Seven seconds. That is the brief period that cost Joel Ifergan a C$27 million jackpot (19 million euros).
His seven-year court battle began when he walked into his local store in May 2008 to buy tickets for the weekly lottery draw.
Ifergan was told by the gentleman behind the counter that the terminal clock had just turned 20.59 and he had under a minute, so he bought two tickets.
The first of his two tickets came out at 20.59.57. The second was printed at 21.00.07. That was the ticket that scooped the jackpot … but it was dated for the following week.
Ifergan believed he had a claim as his request for the tickets was entered at 20.59.47.
But Canada’s Supreme Court disagreed.

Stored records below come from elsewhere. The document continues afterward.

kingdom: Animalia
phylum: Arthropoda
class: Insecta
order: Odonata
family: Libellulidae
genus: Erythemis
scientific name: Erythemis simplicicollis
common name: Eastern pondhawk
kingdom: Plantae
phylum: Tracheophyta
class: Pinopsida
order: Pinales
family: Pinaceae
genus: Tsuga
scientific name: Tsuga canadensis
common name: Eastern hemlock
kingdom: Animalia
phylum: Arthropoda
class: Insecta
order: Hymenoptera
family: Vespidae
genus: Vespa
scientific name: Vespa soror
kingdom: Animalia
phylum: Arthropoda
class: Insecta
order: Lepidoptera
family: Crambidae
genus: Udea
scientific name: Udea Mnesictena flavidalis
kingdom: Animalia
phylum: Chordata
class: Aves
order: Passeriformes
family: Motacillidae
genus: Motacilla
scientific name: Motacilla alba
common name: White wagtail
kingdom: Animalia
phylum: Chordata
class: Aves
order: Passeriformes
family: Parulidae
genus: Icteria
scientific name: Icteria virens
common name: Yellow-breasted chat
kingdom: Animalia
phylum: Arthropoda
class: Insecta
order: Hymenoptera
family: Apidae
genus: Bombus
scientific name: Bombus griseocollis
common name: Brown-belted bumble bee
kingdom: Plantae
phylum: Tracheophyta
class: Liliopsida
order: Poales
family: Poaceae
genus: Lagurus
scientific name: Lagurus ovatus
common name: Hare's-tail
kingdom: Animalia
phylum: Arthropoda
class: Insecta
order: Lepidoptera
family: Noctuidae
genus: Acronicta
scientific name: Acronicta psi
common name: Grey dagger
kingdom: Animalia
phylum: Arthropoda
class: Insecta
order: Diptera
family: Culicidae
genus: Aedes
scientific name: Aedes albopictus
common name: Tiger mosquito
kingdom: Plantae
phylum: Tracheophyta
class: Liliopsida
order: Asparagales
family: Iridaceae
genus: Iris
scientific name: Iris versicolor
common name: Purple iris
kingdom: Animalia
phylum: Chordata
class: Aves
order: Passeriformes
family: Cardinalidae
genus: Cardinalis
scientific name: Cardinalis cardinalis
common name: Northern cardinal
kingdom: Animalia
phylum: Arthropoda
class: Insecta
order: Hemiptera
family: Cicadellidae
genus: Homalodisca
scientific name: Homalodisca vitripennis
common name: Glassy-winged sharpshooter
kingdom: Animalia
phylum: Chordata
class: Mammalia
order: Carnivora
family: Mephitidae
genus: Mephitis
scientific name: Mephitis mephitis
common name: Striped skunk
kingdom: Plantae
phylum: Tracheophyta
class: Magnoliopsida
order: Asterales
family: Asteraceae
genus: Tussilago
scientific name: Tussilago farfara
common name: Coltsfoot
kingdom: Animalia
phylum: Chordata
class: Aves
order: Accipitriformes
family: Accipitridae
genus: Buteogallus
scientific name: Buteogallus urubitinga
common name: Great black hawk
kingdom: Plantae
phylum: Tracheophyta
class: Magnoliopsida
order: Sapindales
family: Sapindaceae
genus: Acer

And after spending $100,000 on legal costs he has exhausted the appeals process.
“During the trial it came out that they [Loto-Quebec] never argued or denied my request for two tickets was in their system at 20.59.47,” Ifergan argued.
“But because they have a process that is slow, it takes seven to 10 seconds to process one transaction. Having requested two, they sat in the system, the first came out at 20.59.47 and the second … seven seconds too late.
“According to my lawyers and contract law – which has obviously been thrown into the dustbin – the contract was crystalised at 20.59.47.”
Although his long fight is over Ifergan says he has no regrets and he will continue to play the lottery.